St Etienne’deyiz. Perşembe gününe göre sakin bir maç öncesi. Sokaklarda Çek ve Hırvat taraftalar seslerini maça saklıyor olmalı. Veya biz Lyon’da Kuzey İrlanda taraftarının gürültüsüne maruz kalınca, turnuvadaki diğer tüm sesler rahatlama müziği gibi geliyor olabilir. Fena gürültücüler. Fakat kabul edelim eğlenceliler. Turnuvanın geride kalan yedi gününde Lyon – Saint Etienne hattında oynanan maçlarda Kuzey İrlanda taraftarı uzak ara en iyisiydi.
Onları açıklayan en iyi kelime kararlı olmalı. McAuley’in kafa vuruşunu hatırlasanıza.
Onların maçını izlemek taşlı yolda araba içinde olmaya benziyor.
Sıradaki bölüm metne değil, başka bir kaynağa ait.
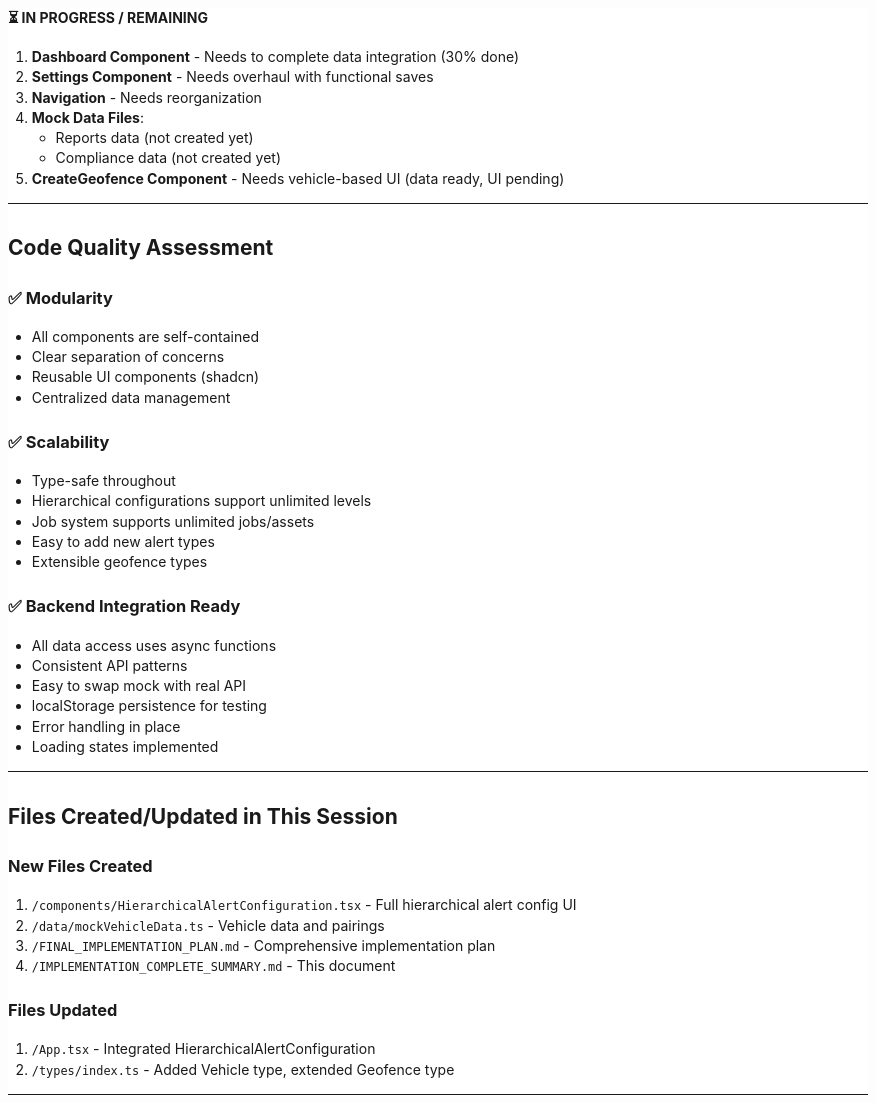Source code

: #### ⏳ IN PROGRESS / REMAINING
1. **Dashboard Component** - Needs to complete data integration (30% done)
2. **Settings Component** - Needs overhaul with functional saves
3. **Navigation** - Needs reorganization
4. **Mock Data Files**:
   - Reports data (not created yet)
   - Compliance data (not created yet)
5. **CreateGeofence Component** - Needs vehicle-based UI (data ready, UI pending)

---

## Code Quality Assessment

### ✅ Modularity
- All components are self-contained
- Clear separation of concerns
- Reusable UI components (shadcn)
- Centralized data management

### ✅ Scalability
- Type-safe throughout
- Hierarchical configurations support unlimited levels
- Job system supports unlimited jobs/assets
- Easy to add new alert types
- Extensible geofence types

### ✅ Backend Integration Ready
- All data access uses async functions
- Consistent API patterns
- Easy to swap mock with real API
- localStorage persistence for testing
- Error handling in place
- Loading states implemented

---

## Files Created/Updated in This Session

### New Files Created
1. `/components/HierarchicalAlertConfiguration.tsx` - Full hierarchical alert config UI
2. `/data/mockVehicleData.ts` - Vehicle data and pairings
3. `/FINAL_IMPLEMENTATION_PLAN.md` - Comprehensive implementation plan
4. `/IMPLEMENTATION_COMPLETE_SUMMARY.md` - This document

### Files Updated
1. `/App.tsx` - Integrated HierarchicalAlertConfiguration
2. `/types/index.ts` - Added Vehicle type, extended Geofence type

---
Zıplıyorsun, sağa sola sallanıyorsun, başını tavana vuruyorsun, ama tüm bu sersemlikten keyif aldığınızı hissediyorsunuz.
O yüzden Çek Cumhuriyet ile Hırvatistan maçı öncesi bize kumsaldan sakin denizde yol alan jetskiyi izlemek gibi geliyor. İnceden rahatsız etmeyen bir ses ve güneşin altında izlerken içini ferahlatan köpüklere benzeyen beyaz formalı taraftarlar!..
Maç mı? Öncesine hiç benzemeyecek hırçınlıktaydı. Bir anda patlayan deniz kadar
İlk yetmiş dakika oyuna hükmeden Hırvatistan gitti, yerine başka bir takım geldi. Federasyonu ile kavgalı, olay çıkartıp UEFA’dan ceza almalarını isteyen bir taraftar grubunun da yardımı ile ellerindeki üç puandan oldular.
Bize yaradı mı diye soruyor olabilirsiniz. Kim bilir? Ben Geoffroy Guichard stadının medya merkezine oturduğumuzda ilk maçtaki oyunumuzu düşündüğümden İspanya karşısında umutsuzdum.